Emre Mor'un bu gidişle milli takıma yarar yerine zarar verebileceği endişesini de taşımaya başladım. O ne agrasifliktir öyle... Mahallenin şımarık çocuğu gibi. Bundesliga'da da aynı hareketleri yapabiliyor mu, yoksa Dortmund'taki teknik direktörü onu dizginliyor mu, varın siz düşünün!
Terim yaşlandıkça olgunlaşacağı yerde, kendisini bugünlere taşıyan özelliklerini kontrol edemediği anlaşılıyor.
Emre ve hatta Caner'i müthiş şekilde tölere ederken, aynı hoşgörüyü Enes'e gösteremedi mesela.. Emre Dortmund'da sürekli oynayamamasına rağmen, el üstünde, Hollanda Ligi'ni sallayan ve takımı Twente'de banko oynayan Enes'e 45 dakika tahammül edebiliyor!
Belki Arda'yı da bu yüzden kafasından sildi.
"Elimde Emre Mor var ne de olsa, Arda'ya ihtiyacım yok!" diye düşünüyor olabilir!
Terim’in son damlasına kadar istifa etmeyeceğinden adım gibi eminim. Ukrayna'ya yenilseydik de etmeyecekti.
Yıllar yıllar önce, Terim ikinci gelişinde başarısız olunca Galatasaray’dan ayrılmış, tekrar Avrupa’da takım çalıştırmanın hayalini kuruyorken, Milli Takım’ın başında Ersun Yanal vardı ve o dönem Yanal’ın Milli Takımda kovulması için Star TV’dene yaygara yapan Serhat Ulueren ve ekibi bir hayli çaba harcıyordu… Ama Terim, “Milli Takım dâhil Türkiye’de takım çalıştırmayı düşünmüyorum” gibi kibirli ve iddialı açıklamalar yapıyordu. Ersun Hoca bir süre sonra Milli takımı bırakınca Fatih hocanın, “Milli Takım dâhil" sözünü yalayıp, koşa koşa görevi kabul ettiğini gördüğüm gün, benim için bitmişti…

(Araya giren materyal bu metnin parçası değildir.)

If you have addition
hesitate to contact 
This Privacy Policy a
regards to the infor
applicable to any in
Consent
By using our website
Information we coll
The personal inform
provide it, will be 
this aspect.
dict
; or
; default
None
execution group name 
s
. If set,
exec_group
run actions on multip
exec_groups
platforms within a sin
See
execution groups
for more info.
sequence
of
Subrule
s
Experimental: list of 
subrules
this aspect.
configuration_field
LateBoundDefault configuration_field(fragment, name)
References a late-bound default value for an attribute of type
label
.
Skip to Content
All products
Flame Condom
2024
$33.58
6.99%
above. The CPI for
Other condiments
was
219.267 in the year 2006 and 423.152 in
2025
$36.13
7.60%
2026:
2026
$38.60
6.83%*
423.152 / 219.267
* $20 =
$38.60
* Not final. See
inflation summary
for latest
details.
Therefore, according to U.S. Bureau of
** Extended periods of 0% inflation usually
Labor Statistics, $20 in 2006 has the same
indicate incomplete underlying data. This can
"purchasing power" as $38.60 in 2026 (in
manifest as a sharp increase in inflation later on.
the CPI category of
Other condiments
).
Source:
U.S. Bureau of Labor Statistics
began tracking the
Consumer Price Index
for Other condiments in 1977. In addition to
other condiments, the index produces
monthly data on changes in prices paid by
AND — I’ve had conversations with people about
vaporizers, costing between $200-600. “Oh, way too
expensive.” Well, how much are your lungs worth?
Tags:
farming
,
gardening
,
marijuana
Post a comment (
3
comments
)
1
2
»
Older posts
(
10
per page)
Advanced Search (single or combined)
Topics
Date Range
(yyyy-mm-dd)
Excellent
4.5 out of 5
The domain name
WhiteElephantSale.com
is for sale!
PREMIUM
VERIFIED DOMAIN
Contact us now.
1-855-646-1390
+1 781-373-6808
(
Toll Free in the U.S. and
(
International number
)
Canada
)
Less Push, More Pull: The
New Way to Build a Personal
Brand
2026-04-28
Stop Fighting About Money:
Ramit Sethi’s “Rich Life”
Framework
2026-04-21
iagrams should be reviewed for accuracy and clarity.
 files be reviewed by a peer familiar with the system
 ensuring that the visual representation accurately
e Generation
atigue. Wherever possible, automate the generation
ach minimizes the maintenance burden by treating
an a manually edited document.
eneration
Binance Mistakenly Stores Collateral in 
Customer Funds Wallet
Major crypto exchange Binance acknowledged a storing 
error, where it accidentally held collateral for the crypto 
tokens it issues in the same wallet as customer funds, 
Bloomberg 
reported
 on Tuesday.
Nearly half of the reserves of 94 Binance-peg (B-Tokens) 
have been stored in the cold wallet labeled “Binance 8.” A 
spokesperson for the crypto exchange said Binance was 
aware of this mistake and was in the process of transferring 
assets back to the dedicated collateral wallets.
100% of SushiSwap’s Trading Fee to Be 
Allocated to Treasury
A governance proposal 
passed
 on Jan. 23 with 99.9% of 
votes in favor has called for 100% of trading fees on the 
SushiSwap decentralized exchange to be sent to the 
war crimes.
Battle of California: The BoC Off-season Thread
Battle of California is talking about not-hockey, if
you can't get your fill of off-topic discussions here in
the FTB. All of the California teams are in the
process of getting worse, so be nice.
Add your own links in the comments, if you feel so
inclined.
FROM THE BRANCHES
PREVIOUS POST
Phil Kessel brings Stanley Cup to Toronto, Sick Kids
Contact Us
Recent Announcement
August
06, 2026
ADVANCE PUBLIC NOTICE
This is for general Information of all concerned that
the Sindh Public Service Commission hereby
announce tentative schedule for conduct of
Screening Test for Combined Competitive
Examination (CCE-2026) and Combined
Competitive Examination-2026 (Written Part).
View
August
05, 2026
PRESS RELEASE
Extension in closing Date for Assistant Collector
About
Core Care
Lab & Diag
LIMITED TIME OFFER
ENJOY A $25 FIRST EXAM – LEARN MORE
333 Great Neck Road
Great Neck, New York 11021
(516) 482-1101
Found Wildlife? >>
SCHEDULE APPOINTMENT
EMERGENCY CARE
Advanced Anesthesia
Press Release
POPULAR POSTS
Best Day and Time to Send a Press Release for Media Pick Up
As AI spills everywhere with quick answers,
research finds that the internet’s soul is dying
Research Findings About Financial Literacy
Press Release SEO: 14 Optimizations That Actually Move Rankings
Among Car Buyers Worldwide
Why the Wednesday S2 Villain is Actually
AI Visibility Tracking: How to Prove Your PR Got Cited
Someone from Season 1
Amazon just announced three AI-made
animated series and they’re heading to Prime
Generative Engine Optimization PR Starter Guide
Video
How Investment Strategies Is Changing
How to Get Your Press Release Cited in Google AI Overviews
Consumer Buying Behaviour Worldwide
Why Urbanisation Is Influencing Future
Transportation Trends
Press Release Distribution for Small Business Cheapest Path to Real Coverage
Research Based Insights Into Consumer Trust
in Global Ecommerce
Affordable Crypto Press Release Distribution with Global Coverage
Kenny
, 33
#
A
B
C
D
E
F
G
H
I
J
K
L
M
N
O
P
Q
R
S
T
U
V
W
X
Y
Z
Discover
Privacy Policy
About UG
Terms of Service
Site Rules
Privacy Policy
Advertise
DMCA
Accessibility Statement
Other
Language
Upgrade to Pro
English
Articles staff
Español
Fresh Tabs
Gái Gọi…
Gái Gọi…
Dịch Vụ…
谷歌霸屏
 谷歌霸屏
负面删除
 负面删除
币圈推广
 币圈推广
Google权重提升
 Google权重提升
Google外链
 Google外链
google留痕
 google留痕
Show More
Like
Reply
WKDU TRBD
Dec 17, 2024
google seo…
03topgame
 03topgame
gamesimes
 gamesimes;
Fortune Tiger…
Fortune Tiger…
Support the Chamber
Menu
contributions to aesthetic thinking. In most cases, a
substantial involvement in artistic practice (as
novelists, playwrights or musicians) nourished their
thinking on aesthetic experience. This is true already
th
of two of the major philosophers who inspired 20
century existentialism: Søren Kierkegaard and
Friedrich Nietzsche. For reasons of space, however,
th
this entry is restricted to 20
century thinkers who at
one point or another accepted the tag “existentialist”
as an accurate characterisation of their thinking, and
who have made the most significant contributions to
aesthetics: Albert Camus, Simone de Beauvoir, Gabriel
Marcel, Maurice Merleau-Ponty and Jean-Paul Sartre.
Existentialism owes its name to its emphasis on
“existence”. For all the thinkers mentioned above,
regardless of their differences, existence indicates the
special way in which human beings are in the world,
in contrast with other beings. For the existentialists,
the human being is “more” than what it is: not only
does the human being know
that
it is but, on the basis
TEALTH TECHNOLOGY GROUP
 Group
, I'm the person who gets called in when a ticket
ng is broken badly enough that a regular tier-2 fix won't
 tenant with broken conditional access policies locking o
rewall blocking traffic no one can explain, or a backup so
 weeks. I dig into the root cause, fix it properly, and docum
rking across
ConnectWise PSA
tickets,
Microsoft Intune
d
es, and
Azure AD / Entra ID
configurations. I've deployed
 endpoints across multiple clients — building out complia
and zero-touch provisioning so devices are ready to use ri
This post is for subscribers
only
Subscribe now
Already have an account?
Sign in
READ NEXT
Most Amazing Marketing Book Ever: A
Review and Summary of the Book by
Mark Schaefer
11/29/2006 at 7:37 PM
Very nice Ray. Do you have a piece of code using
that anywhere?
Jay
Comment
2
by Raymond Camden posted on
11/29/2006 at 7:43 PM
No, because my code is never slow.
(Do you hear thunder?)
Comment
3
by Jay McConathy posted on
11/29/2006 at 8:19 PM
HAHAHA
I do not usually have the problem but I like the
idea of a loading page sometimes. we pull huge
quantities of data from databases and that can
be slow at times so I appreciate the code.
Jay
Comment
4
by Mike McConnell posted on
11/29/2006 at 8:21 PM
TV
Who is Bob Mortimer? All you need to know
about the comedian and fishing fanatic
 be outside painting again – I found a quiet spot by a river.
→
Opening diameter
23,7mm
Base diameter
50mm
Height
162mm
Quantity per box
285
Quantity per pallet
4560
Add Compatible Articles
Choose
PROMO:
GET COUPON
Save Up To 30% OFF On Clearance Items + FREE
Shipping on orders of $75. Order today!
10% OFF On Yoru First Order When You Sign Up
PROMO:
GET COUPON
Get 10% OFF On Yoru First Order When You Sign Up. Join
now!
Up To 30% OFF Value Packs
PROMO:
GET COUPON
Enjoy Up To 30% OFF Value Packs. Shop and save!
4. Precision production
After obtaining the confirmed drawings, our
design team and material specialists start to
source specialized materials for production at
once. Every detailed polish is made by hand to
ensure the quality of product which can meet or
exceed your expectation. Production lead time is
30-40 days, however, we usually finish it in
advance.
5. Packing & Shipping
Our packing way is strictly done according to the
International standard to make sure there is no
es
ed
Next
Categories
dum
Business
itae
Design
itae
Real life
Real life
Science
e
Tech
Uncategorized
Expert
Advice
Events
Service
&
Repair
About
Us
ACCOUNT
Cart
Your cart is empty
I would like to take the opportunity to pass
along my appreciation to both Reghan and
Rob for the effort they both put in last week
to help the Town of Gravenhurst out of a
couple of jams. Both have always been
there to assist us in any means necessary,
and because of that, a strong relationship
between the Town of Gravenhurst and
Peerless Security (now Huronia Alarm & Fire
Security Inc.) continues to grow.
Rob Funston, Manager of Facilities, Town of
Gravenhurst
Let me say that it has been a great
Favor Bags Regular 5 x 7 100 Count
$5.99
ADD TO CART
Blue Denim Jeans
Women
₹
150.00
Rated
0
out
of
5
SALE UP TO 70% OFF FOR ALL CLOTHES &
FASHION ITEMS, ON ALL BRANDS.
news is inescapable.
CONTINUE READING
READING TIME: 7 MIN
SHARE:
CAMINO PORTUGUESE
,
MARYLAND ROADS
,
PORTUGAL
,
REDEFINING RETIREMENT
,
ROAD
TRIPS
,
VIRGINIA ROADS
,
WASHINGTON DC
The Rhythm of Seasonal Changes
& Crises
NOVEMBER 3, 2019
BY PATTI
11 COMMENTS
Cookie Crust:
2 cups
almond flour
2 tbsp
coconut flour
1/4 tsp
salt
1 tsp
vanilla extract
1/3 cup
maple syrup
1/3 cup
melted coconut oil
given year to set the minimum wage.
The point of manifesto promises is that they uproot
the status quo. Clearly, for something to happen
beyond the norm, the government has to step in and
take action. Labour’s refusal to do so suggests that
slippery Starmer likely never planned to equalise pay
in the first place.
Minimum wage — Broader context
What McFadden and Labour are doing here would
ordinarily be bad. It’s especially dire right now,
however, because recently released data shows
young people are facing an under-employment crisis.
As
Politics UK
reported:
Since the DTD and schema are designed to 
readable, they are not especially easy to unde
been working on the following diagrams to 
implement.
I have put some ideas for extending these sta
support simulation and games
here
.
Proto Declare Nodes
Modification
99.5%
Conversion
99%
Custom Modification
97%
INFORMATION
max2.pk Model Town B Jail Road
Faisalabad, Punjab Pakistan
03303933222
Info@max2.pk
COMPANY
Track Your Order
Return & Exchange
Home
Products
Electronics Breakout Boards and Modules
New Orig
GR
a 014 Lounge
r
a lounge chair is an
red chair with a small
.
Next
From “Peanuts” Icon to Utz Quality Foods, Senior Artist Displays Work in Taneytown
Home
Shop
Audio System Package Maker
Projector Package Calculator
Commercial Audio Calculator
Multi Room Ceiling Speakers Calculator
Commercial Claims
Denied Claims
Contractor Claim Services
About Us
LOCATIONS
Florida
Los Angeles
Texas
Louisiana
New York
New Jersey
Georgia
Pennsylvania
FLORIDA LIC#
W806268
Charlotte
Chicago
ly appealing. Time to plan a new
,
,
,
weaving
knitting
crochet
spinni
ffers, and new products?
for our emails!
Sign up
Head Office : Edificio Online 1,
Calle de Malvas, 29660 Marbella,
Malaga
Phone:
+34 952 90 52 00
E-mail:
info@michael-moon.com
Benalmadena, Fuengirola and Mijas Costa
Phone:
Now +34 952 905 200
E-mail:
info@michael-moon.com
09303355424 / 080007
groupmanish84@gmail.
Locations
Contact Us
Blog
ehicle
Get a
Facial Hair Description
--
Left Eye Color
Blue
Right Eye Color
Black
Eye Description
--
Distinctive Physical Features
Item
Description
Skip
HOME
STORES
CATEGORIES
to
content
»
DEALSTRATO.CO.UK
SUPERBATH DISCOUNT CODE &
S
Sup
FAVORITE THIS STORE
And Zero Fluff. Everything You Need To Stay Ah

Şu kadar maaş alıyormuş, tazminatı şu kadarmış, ben ona bakmıyorum.
Türk futbolunu ve Milli Takımı babasının çiftliği gibi mi kullanıyor, yoksa gerçekten futbolumuza hizmet mi ediyor, ona bakıyorum.
Sonuç: Kovulduğu Milan’dan talebesi olan Shevchenko’nun tırnağı bile olamadığını tüm dünya bir kez daha gördü, ama bizimkiler hala görmek istemiyor!